As most of these visits are impromptu, I am usually in the middle of a project or other task and have many documents on my desk. I am surprised at how many people will ask about the documents on my desk! Just today, as I was working on a confidential acquisition, a co-worker stopped by, saw the document on my desk, and started quizzing me on what I was working on.

Miss Manners will not be happy to hear that my response was a question also -- "Do you have a habit of reading things on other people's desks?"

OK -- I know I was wrong. Is there a better response? Not only is this not their business, in many cases information needs to be confidential.

GENTLE READER: Shut the door.

Miss Manners realizes how shocking a shut-door policy appears to those who believe in the non-hierarchal workplace in spite of the obvious fact that there is no such thing. But your open-door policy isn't working. It is not a defense of this frank but rude snooping to point out that you are encouraging your employees to ignore boundaries.

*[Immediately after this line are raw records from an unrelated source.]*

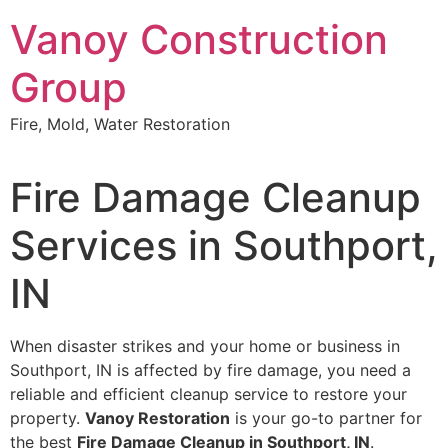
Skip
Vanoy Construction
to
content
Group
Fire, Mold, Water Restoration
Fire Damage Cleanup
Services in Southport,
IN
When disaster strikes and your home or business in
Southport, IN is affected by fire damage, you need a
reliable and efficient cleanup service to restore your
property.
Vanoy Restoration
is your go-to partner for
the best
Fire Damage Cleanup in Southport, IN
.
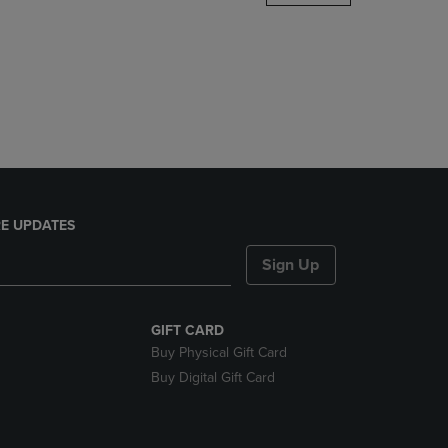
DOWN
ARROW
KEY
TO
OPEN
SUBMENU.
E UPDATES
Sign Up
GIFT CARD
Buy Physical Gift Card
Buy Digital Gift Card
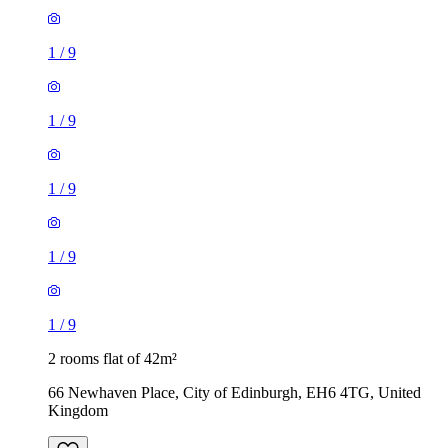
1
/
9
1
/
9
1
/
9
1
/
9
1
/
9
2 rooms flat of 42m²
66 Newhaven Place, City of Edinburgh, EH6 4TG, United
Kingdom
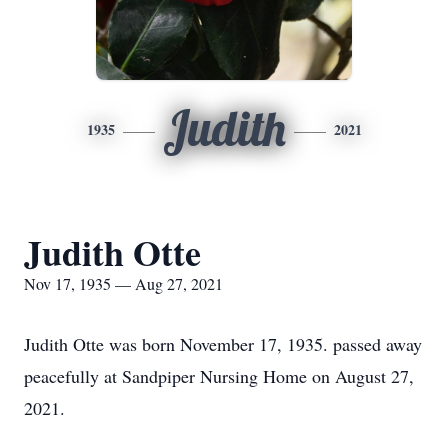
Judith
1935
2021
Judith Otte
Nov 17, 1935 — Aug 27, 2021
Judith Otte was born November 17, 1935. passed away
peacefully at Sandpiper Nursing Home on August 27,
2021.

The simple act of knocking reminds people that you are working, and makes your willingness to stop and listen to them all the more gratifying. It also gives you time to put your blotter on top of confidential papers.

DEAR MISS MANNERS: My original proposal was to abolish Thanksgiving Day, but I have been talked into a compromise. I recommend that we rename this so-called holiday National Cheapskate and Freeloaders Day, which is what the holiday has evolved into.

As I wrote to you once before, I gave up my so-called restaurant license at home and decided to stop patronizing all those invitees who never reciprocated in return. Their excuse often was, "Oh, you are such a good cook we could never prepare anything that might please YOU."

Miss Manners, all they would have to do is invite us over and order a pizza and beer and soda and we would be happy. Hinting and being downright rude and demanding still does not get the message across to invite us over to their place for a change. Since there are so many restaurants out there that would appreciate our business, we will be patronizing them over the holidays.

A message to all you freeloaders and cheapskate parasites whom we entertained all these years and were overlooked by in return: "The free ride is over! Celebrate on your own; your gastronomic chiseling days are over." We are tired of being hosts to such parasites.

Can I get you to agree with me on this very legitimate complaint? I am sure there are many people who feel likewise, but are too embarrassed to say anything.

GENTLE READER: Or too tolerant or too sociable to become quite so bitter. Miss Manners remembers you, but was hoping you had gotten over it by now.

Mind you, she thoroughly agrees about the importance of reciprocation and shares your distaste for this particular excuse. But the sad fact is that most people really never learned to entertain, even simply, and you might make allowances for people you like who demonstrate their goodwill by inviting you out, doing you favors and otherwise trying to hold up their share of the friendship. When you find that they did give a Thanksgiving party -- which is to say, that they do entertain, they just don't entertain you -- it will be cause enough to give up on them.